The greatest frustration is not just that we have lost. You could tell that was likely from the doorsteps, even as the polls suggested we might be gaining ground. Nor is it even the real pain, anger and horror that Britain’s most vulnerable now look set to suffer.
What upsets me most is that we could and should have won. For all the issues we have struggled with during the election – Brexit, relentless attacks on the leadership including from within the party, the perception we were offering an unfunded ‘free everything’ manifesto – there remains real desperation and enthusiasm for the change that the party could bring.
We managed to build a solid case for compassion, but fell short when it came to perceived competence and realism – as well as listening to those who we want to vote for us. During the election we risked looking self-absorbed, and as the leadership campaign gets underway that may get even worse.
You only have to look at the hordes of passionate activists and even longer lines of young voters at metropolitan polling stations to realise that we have been tapping into something powerful. But the results make clear that there are far too many places that this approach alone simply does not reach.
This isn’t a factional point. I’m a fan of both the New Statesman and Novara Media crowds, but the truth is our target voters are not reading either. In the North, Midlands, and southern constituencies that we should win like Thurrock, people want radical, realistic improvements to health, housing and education and a Labour Party to vote for that has done the heavy thinking and policy work on all of the above.
All that can and should be wrapped into a green new deal that fixes not just our environmental problems but is part of a wider global vision on issues such as tax evasion, poverty reduction and disaster preparedness. There’s an electoral coalition of voters for that – Greens flocked to us in many constituencies this election, and we will need to keep them even as we re-engage with our damaged traditional voter base.
This also wasn’t just about Brexit. And even in so far as it was, it will be much less so next time. Anyone who has been out canvassing will tell you that Jeremy Corbyn’s reputation had become a problem on the doorstep, but if we are to move forward we must realise this is about much more. That means a new, gutsy leader who can unify the party and resonates in the places we lost so badly. And they cannot be a polarising figure.
While the party pulled itself together remarkably well during the campaign itself, our movement has an even more ingrained problem of wasting energy on catastrophic infighting that predates Jeremy’s 2015 leadership victory by decades.
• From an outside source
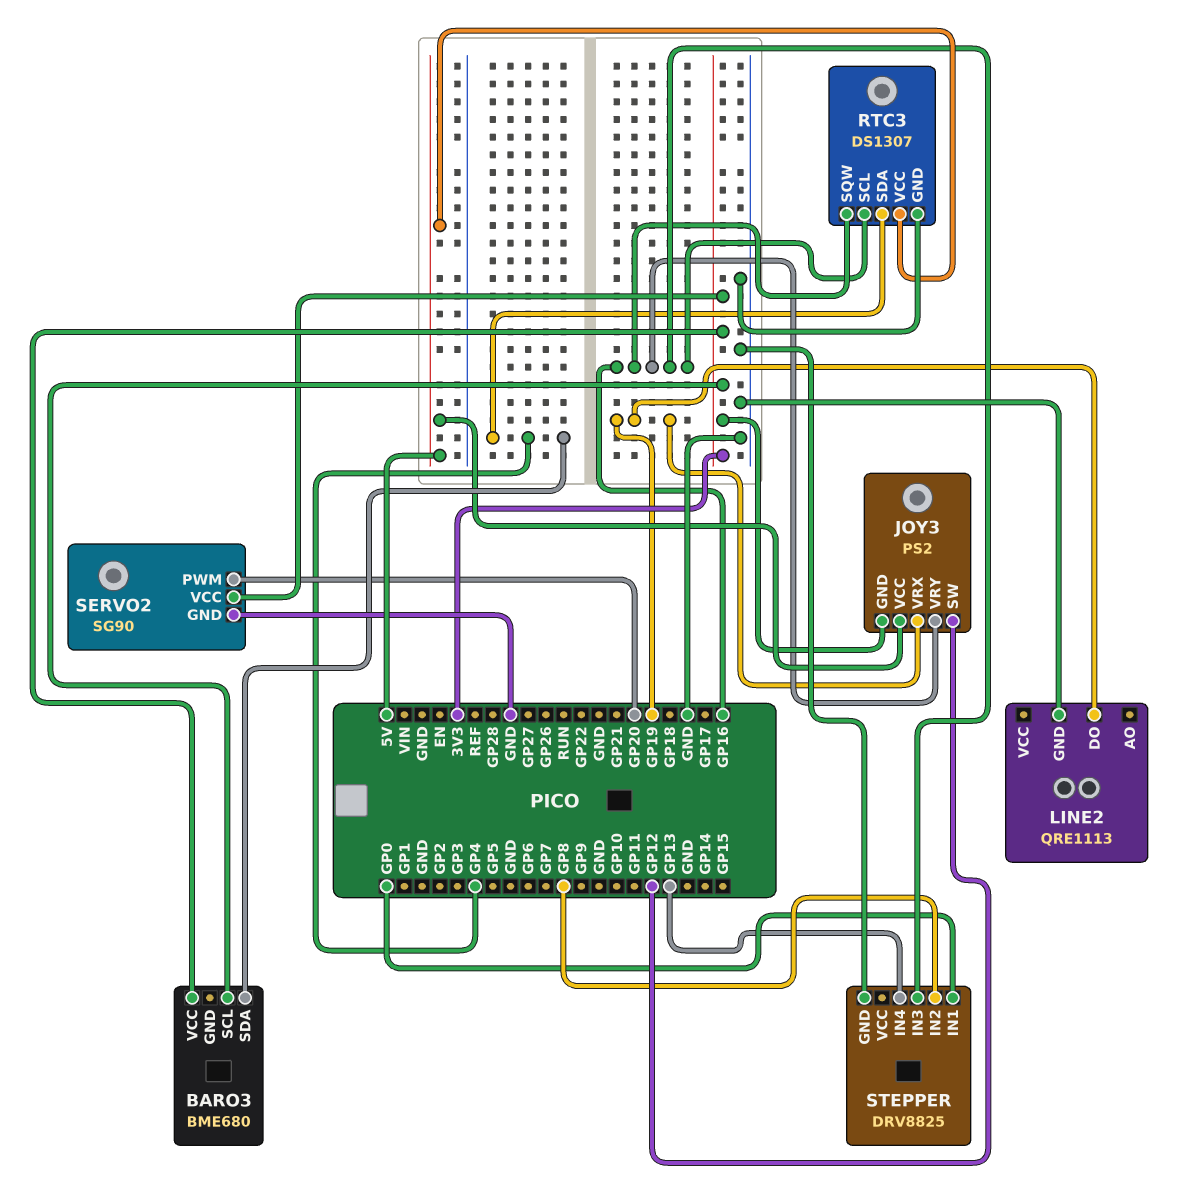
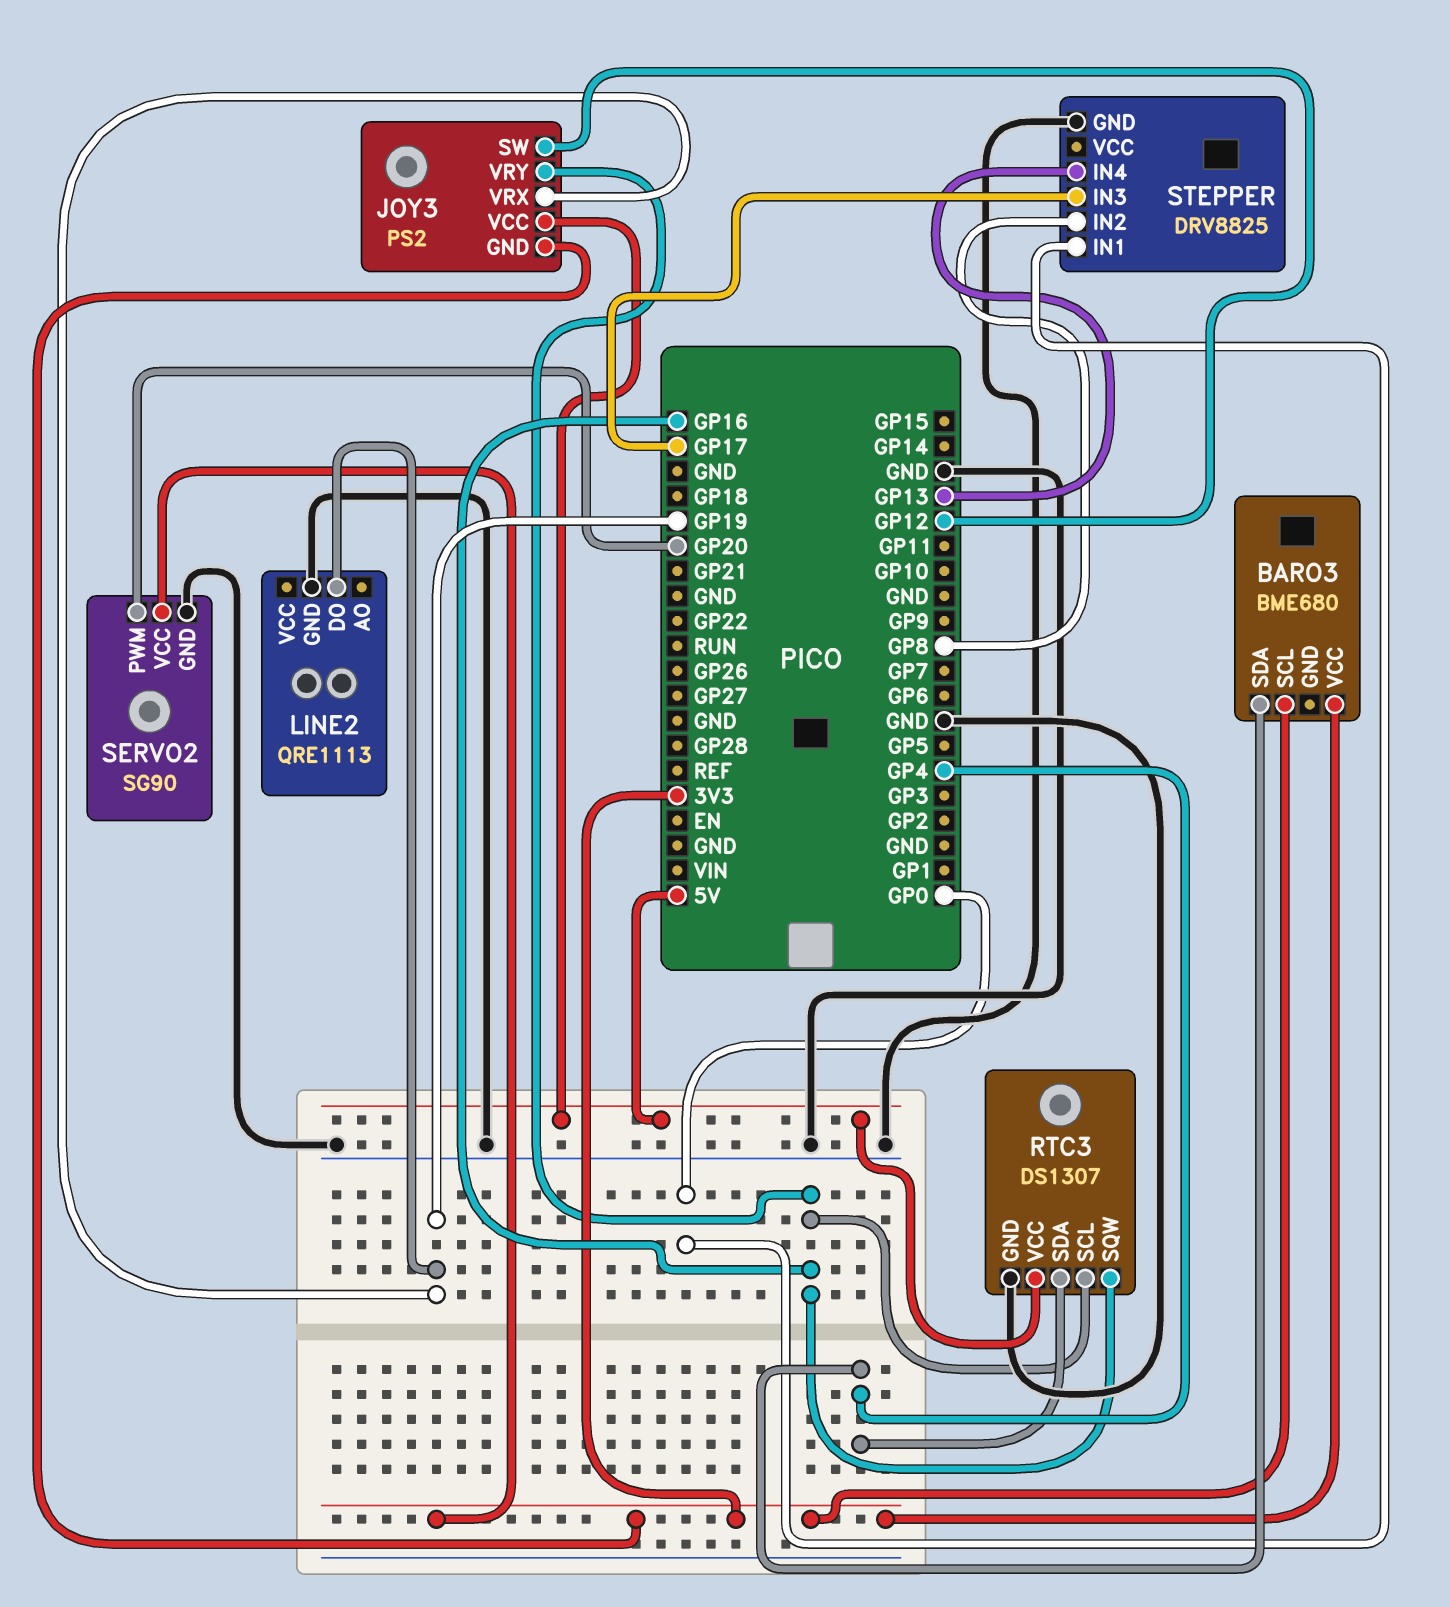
STEPPER pin IN3: GP16 -> GP17

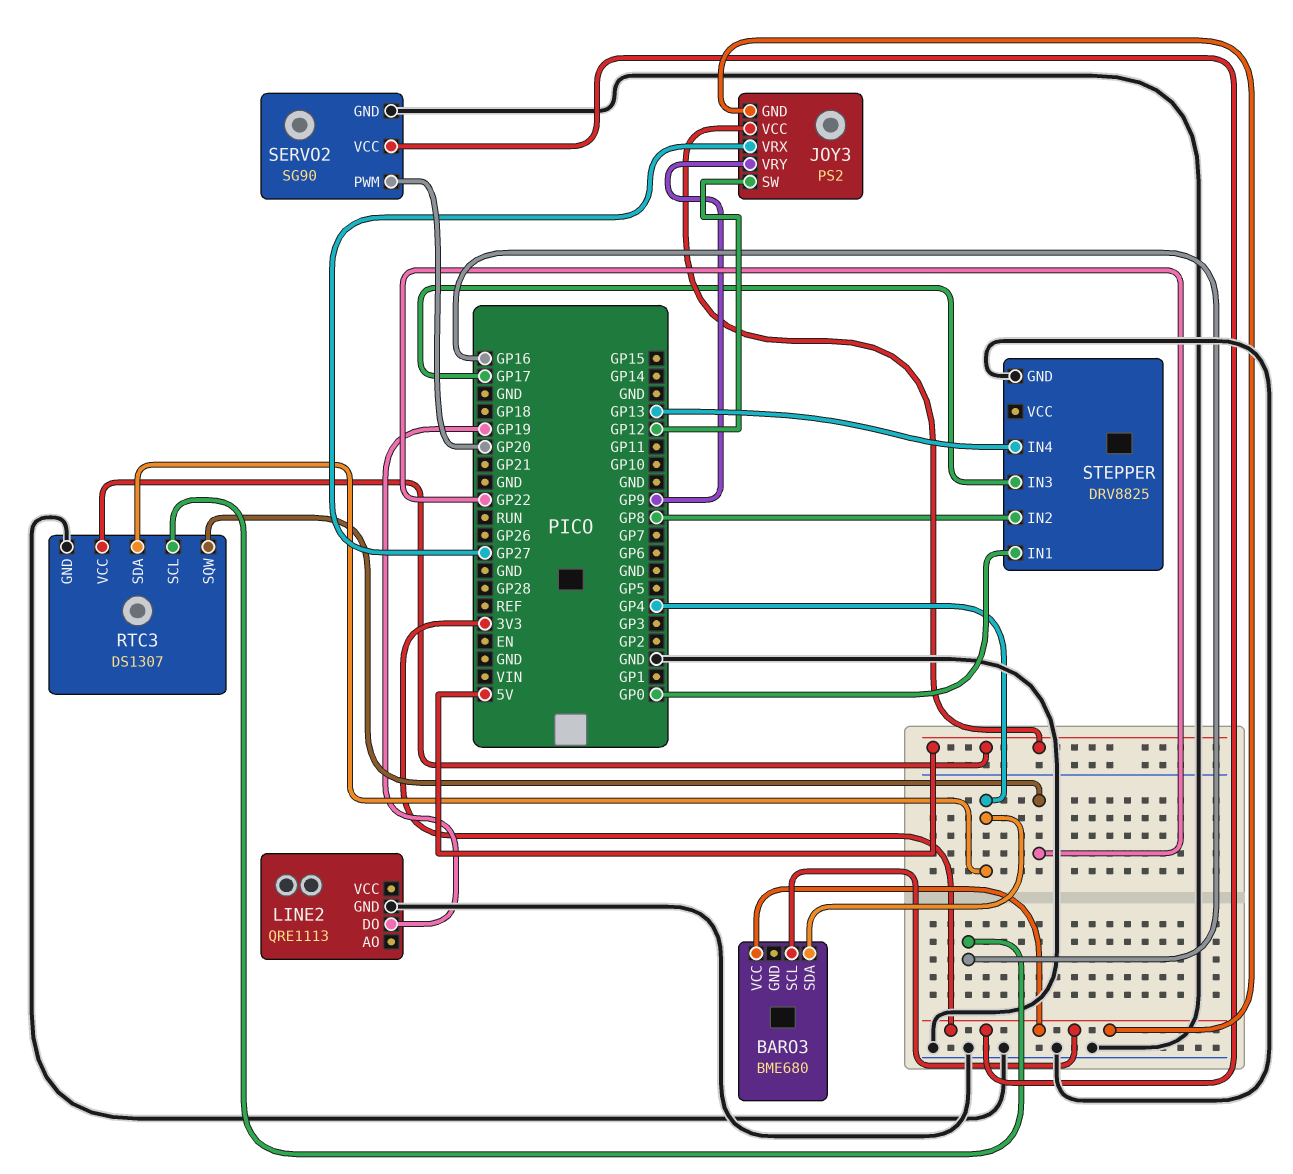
JOY3 pin VRX: GP19 -> GP27
JOY3 pin VRY: GP16 -> GP9
RTC3 pin SQW: GP16 -> GP22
This is a party that tore itself apart between fans of Blair and Brown, even over a choice of Milibands.
Perhaps even more seriously, we must tackle inbuilt and hugely problematic traditions of internal bullying and prejudice that run back not just through the current antisemitism crisis but through New Labour, Militant and beyond. This pushes good people of all ideological shades away from our movement. All factions remain far too intent on stitching up selections in their own interests, often blocking the kind of democratic accountability – and new talent – we badly need to thrive.
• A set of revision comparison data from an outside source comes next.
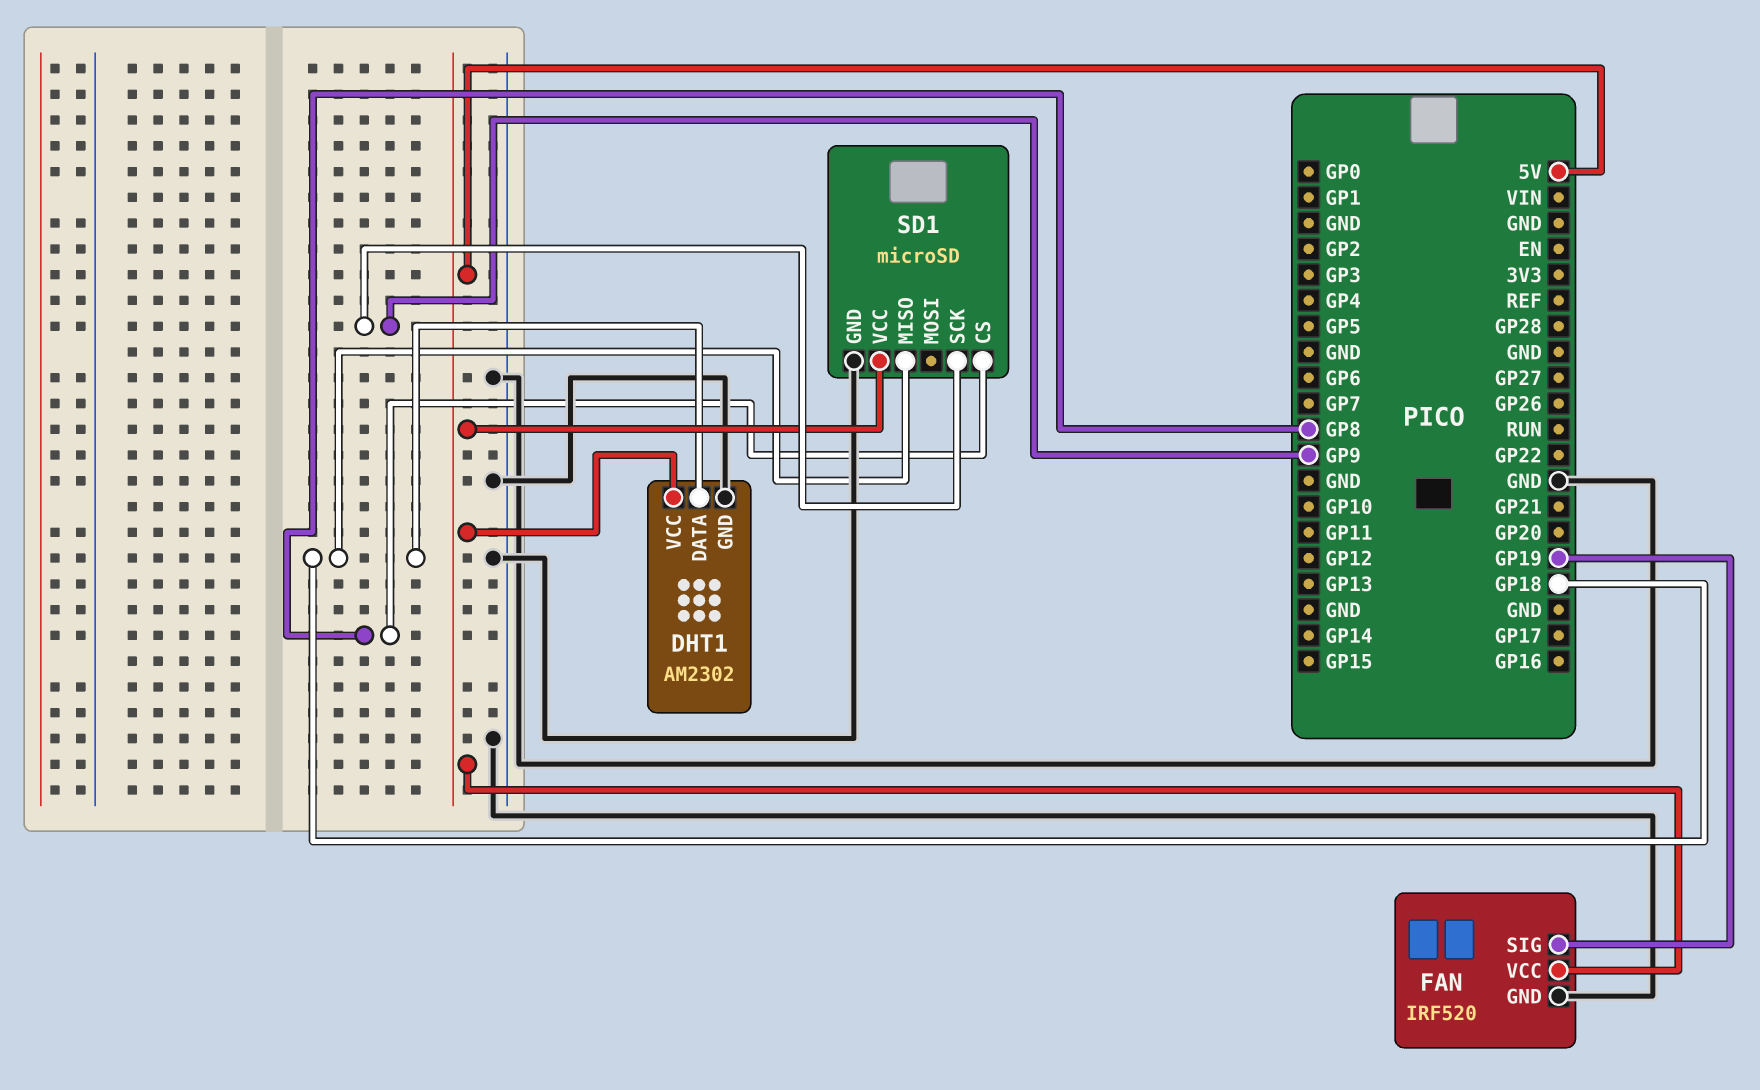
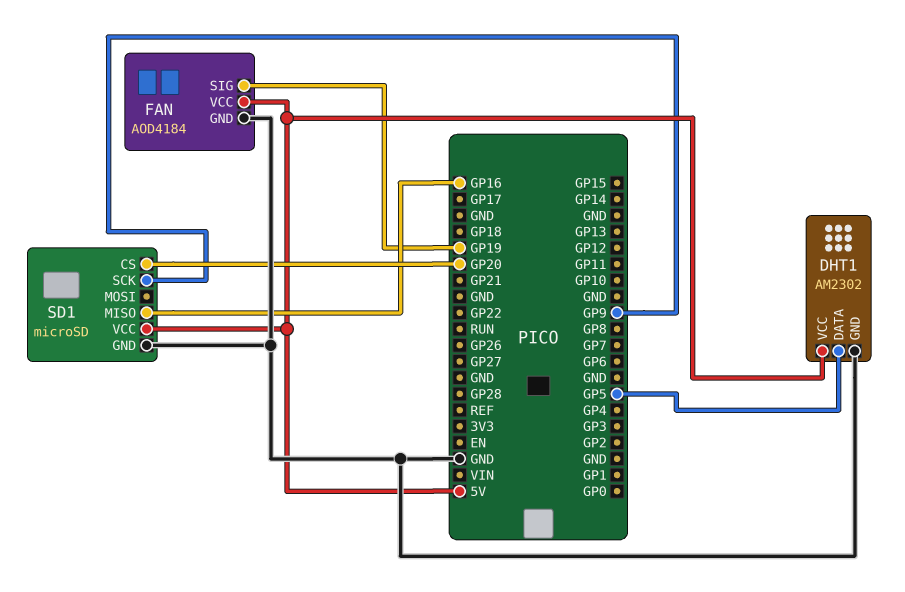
DHT1 pin DATA: GP18 -> GP5
FAN: IRF520 -> AOD4184
SD1 pin CS: GP8 -> GP20
SD1 pin MISO: GP18 -> GP16

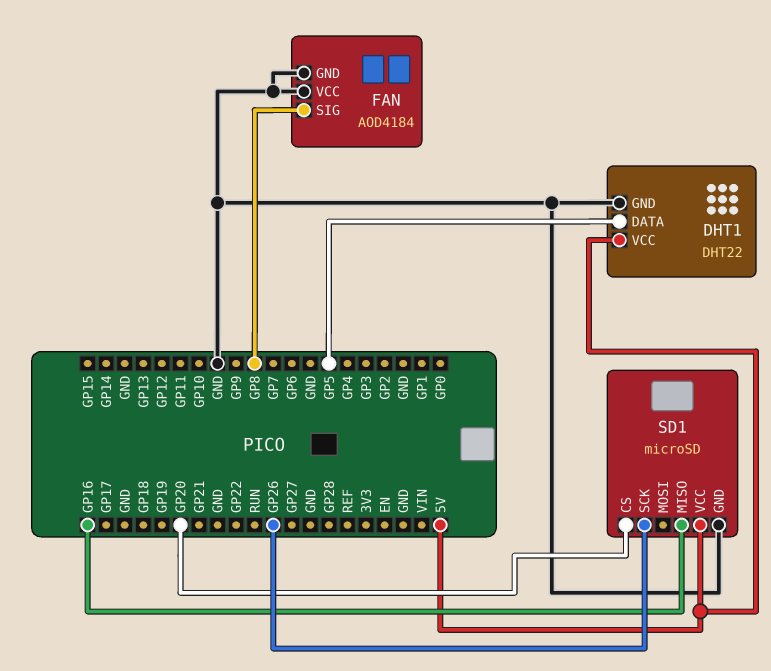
DHT1: AM2302 -> DHT22
FAN pin SIG: GP19 -> GP8
FAN pin VCC: 5V -> GND
SD1 pin SCK: GP9 -> GP26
The party has ingrained problems with racism, against Jewish, black and other minority members. And factions have simultaneously weaponised such accusations, worsening the problem.
I feel that Angela Rayner remains, in many respects, best placed as a leader who could unify the party, although she could also be hugely grounding as a deputy backing up whoever wins. Keir Starmer’s raw competence, frontbench support to Corbyn and commitment to human rights and Labour values remains a potent mix. For all the criticism of Emily Thornberry for posting images of flags, she would play better in those constituencies than the current leader. So, of course, would Rebecca Long-Bailey – particularly in the North.
Any leader too easily dubbed Corbyn 2.0 will struggle, but we must not sacrifice the energy and drive for social justice. The more radical our promises, the more unquestionably they need to be anchored in realism. Arguably, we were promising too much in one go. “I hope you have the money to pay for all of this,” was a line I had more than once from voters both inside and outside of the M25.
These are arguments that we can win – as US President Franklin Delano Roosevelt did with the original 1930s ‘new deal’, relentlessly pushing that the investment was the best way out of poverty. Much of the thinking to do that is already there , often from groups like the New Economics Foundation. But it didn’t feel like we communicated that.
This isn’t a new problem for the Labour Party. While huge thought had gone into the welfare state promised in the 1945 manifesto, others have shown that rather less. Our 2015 offer almost completely ignored the housing crisis, and had an immigration policy best described as ‘written on a mug’. We now have time to do that heavy thinking, and it must not go to waste.
We can fix this – and there is an electorate out there who will vote for us if we do. But real people will suffer and die on the streets, in overcrowded hospitals and elsewhere this winter because we did not get this right. We owe it to them to not make the same mistakes again.